EU-Russland-Gipfel Putin zum Auftakt versöhnlich gestimmt
Trotz starker Meinungsverschiedenheiten hat der EU-Russland-Gipfel in Samara am Abend versöhnlich begonnen. Russlands Präsident Putin lud Kanzlerin Merkel und EU-Kommissionspräsident Barroso zur nächtlichen Schiffstour auf der Wolga ein - und hier wurde entspannt diskutiert.
Russlands Präsident Wladimir Putin hat Bundeskanzlerin und EU-Ratspräsidentin Angela Merkel und Kommissionschef Jose Manuel Barroso in der Nähe von Samara an der Wolga empfangen. Der so genannte EU-Russland-Gipfel findet in aufgeheizter politischer Stimmung statt. "Es gibt Probleme", räumte Barroso nach seiner Ankunft in Samara ein. Er fügte hinzu, dass sich für diese "aber auch Lösungen finden ließen".
Merkel kündigte an, bei dem zweitägigen Treffen mit Putin eine offene Aussprache führen zu wollen. "Der große Wert des Treffens liegt darin, dass man Gelegenheit hat, offen über alles zu reden und so die Entwicklung voranzutreiben", sagte die EU-Ratspräsidentin nach ihrer Ankunft in Samara.
Der Auftakt zumindest verlief in entspannter Atmosphäre. Nach dem Abendessen und einem gemeinsamem Konzertbesuch lud Präsident Putin Merkel und Barroso zu einer spontanen Schiffstour auf der Wolga ein. Hier setzten die drei ihre inhaltlichen Diskussionen über Streitpunkte zwischen Russland und der EU fort. Die Kanzlerin sprach von einer "sehr guten Atmosphäre" der Diskussion und warb nach Angaben aus deutschen Delegationskreisen intensiv für eine baldige Aufnahme der Verhandlungen zwischen der EU und Russland zur Erneuerung des Partnerschaftsabkommens. Es läuft Ende des Jahres aus.
Streit um Fleischimporte
Die Gespräche darüber werden wegen eines russischen Boykotts von Fleischimporten aus Polen blockiert. Doch wäre eine Neuauflage nötig, unter anderem um Energielieferungen aus Russland auf eine neue vertragliche Grundlage zu stellen.

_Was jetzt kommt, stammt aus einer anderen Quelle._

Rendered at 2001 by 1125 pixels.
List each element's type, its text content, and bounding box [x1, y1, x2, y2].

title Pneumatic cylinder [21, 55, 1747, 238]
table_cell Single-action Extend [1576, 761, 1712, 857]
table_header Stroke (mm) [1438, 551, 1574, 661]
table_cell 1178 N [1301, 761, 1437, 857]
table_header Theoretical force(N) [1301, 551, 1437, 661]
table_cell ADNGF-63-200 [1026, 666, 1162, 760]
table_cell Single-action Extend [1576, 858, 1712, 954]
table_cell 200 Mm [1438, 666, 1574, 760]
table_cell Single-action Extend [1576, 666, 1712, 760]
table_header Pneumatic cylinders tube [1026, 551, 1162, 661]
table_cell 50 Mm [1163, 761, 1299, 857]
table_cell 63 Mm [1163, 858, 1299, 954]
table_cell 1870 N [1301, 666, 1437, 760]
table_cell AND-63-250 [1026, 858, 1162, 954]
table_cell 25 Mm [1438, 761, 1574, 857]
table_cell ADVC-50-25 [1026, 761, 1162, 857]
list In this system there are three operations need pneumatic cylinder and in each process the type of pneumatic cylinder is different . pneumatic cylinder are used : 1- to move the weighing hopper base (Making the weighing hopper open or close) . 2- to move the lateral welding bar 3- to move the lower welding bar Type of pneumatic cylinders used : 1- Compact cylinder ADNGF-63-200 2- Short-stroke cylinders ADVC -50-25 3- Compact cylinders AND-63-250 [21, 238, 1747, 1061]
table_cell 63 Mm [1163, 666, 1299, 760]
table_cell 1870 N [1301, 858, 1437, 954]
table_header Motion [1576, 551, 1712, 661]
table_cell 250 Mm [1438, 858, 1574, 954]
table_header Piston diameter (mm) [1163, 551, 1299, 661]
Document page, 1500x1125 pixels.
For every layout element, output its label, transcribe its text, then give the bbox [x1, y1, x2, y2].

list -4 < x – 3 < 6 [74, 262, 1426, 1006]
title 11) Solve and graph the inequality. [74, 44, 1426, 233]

Der Streit zwischen Polen und Russland verschärfte sich kurz vor Beginn des Gipfels noch einmal: Polens Außenministerin Anna Fotyga bezeichnete das seit eineinhalb Jahren geltende Fleischembargo als "Kriegserklärung". Sie setze nun auf das Verhandlungsgeschick der EU-Spitze. In Moskau konterte ein Sprecher des russischen Föderationsrates in nicht minder aggressivem Ton: Das polnische Veto gegen das Rahmenabkommen mit Russland sei "ein sinnloser Aufstand gegen den Lauf der Geschichte". Sein Land werde auch weiter die Grenzen für "gammeliges Fleisch" aus Polen geschlossen halten.
Der Fleischstreit ist derzeit nur ein Schauplatz für Konflikte zwischen der EU und Russland. Gestritten wird auch um die Verlegung eines Kriegerdenkmals aus Sowjetzeiten in der estnischen Hauptstadt Tallinn. Auch beim Thema Kosovo gibt es unterschiedliche Ansichten. Der Streit um den geplanten US-Raketenschild in Tschechien soll beim Gipfel keine Rolle spielen.
Opposition plant Protestmarsch in Samara
Das Treffen findet unter strengen Sicherheitsvorkehrungen statt. Tausende Polizisten patroullierten auf dem Gelände der Residenz am Wolga-Ufer nordwestlich von Samara sowie in Samara selbst. Dort will die russische Opposition am Freitag einen so genannten Marsch der Dissidenten abhalten. Obwohl die Behörden die Demonstration auf Druck der EU genehmigten, nahm die Polizei am Donnerstag erneut mehrere Organisatoren vorübergehend fest. Zu der Protestkundgebung will auch der Oppositionspolitiker und frühere Schachweltmeister Garri Kasparow anreisen.